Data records
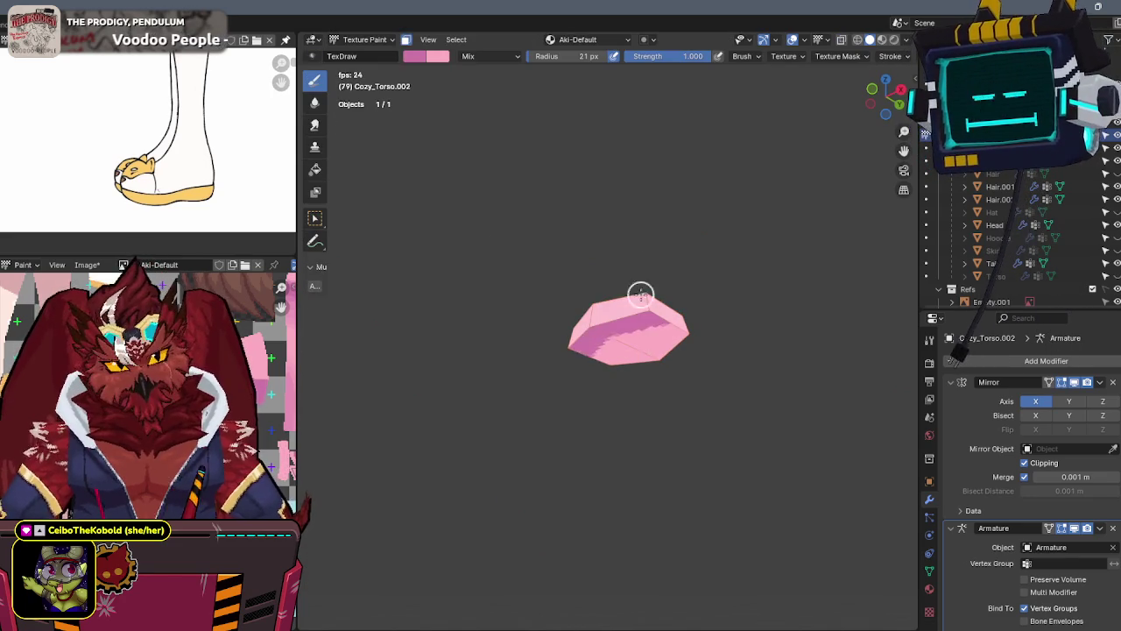
pyautogui.moveTo(701, 237)
pyautogui.mouseDown(button='middle')
pyautogui.moveTo(677, 260)
pyautogui.moveTo(699, 265)
pyautogui.moveTo(624, 298)
pyautogui.mouseUp(button='middle')
pyautogui.press('Tab')
pyautogui.press('Tab')
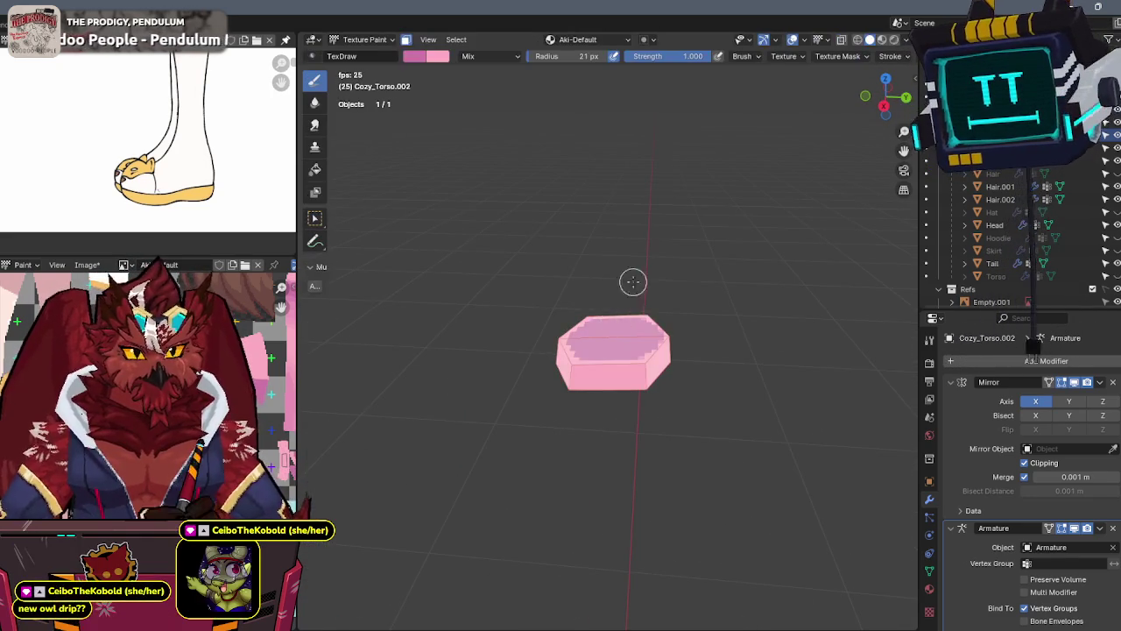
pyautogui.click(692, 57)
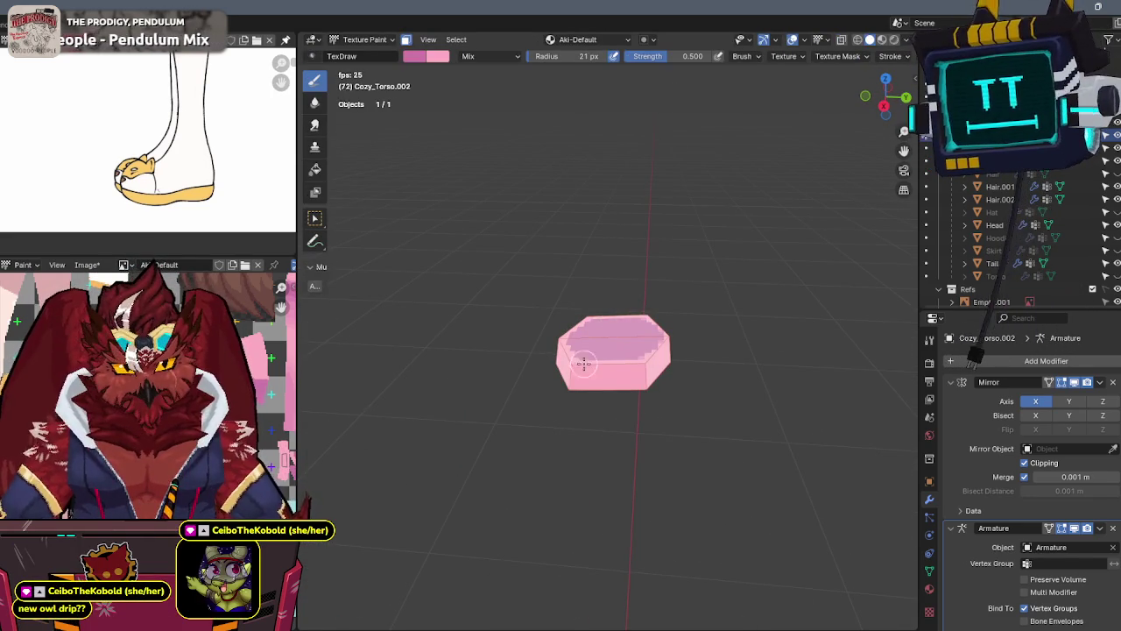
# Return to Object Mode and exit local view to show the whole character
pyautogui.moveTo(657, 301); pyautogui.dragTo(615, 296, button='middle')
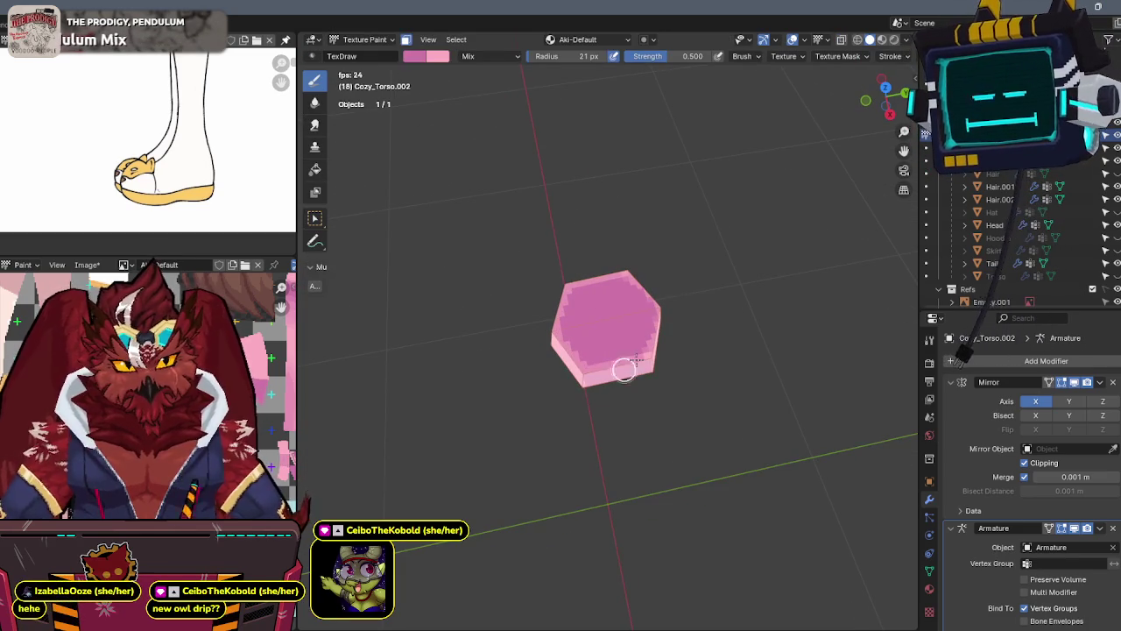
pyautogui.moveTo(748, 260); pyautogui.dragTo(768, 233, button='middle')
pyautogui.press('ctrl+Tab')
pyautogui.click(653, 253)
pyautogui.scroll(-2, 687, 284)
pyautogui.moveTo(688, 285)
pyautogui.mouseDown(button='middle')
pyautogui.moveTo(660, 277)
pyautogui.moveTo(632, 343)
pyautogui.moveTo(663, 295)
pyautogui.mouseUp(button='middle')
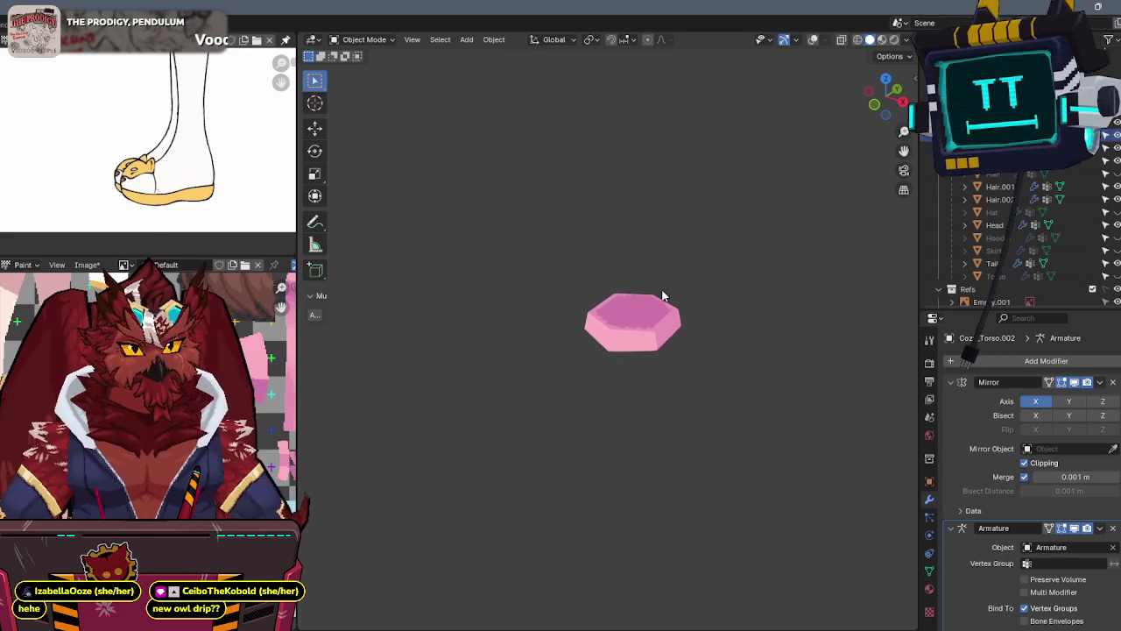
pyautogui.press('KP_Divide')
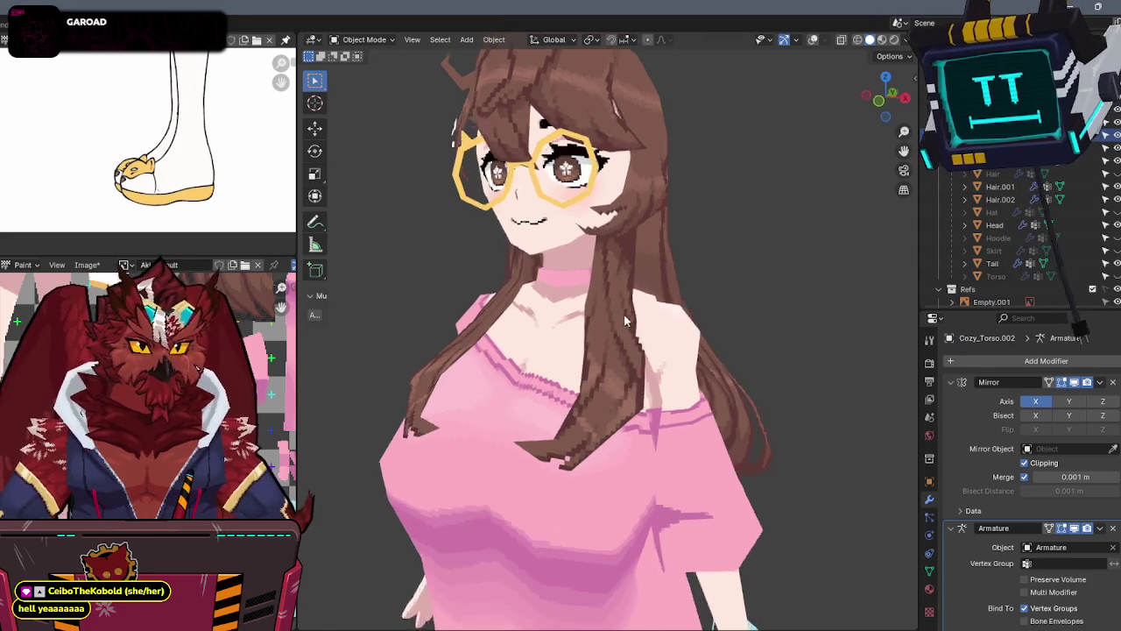
pyautogui.moveTo(594, 308); pyautogui.dragTo(649, 346, button='middle')
pyautogui.scroll(-5, 648, 346)
pyautogui.press('grave')
pyautogui.click(666, 426)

Problem
Leave the pictures aside and give every entry above again word for word.

Exercise response
pyautogui.moveTo(701, 237)
pyautogui.mouseDown(button='middle')
pyautogui.moveTo(677, 260)
pyautogui.moveTo(699, 265)
pyautogui.moveTo(624, 298)
pyautogui.mouseUp(button='middle')
pyautogui.press('Tab')
pyautogui.press('Tab')
pyautogui.click(692, 57)
# Return to Object Mode and exit local view to show the whole character
pyautogui.moveTo(657, 301); pyautogui.dragTo(615, 296, button='middle')
pyautogui.moveTo(748, 260); pyautogui.dragTo(768, 233, button='middle')
pyautogui.press('ctrl+Tab')
pyautogui.click(653, 253)
pyautogui.scroll(-2, 687, 284)
pyautogui.moveTo(688, 285)
pyautogui.mouseDown(button='middle')
pyautogui.moveTo(660, 277)
pyautogui.moveTo(632, 343)
pyautogui.moveTo(663, 295)
pyautogui.mouseUp(button='middle')
pyautogui.press('KP_Divide')
pyautogui.moveTo(594, 308); pyautogui.dragTo(649, 346, button='middle')
pyautogui.scroll(-5, 648, 346)
pyautogui.press('grave')
pyautogui.click(666, 426)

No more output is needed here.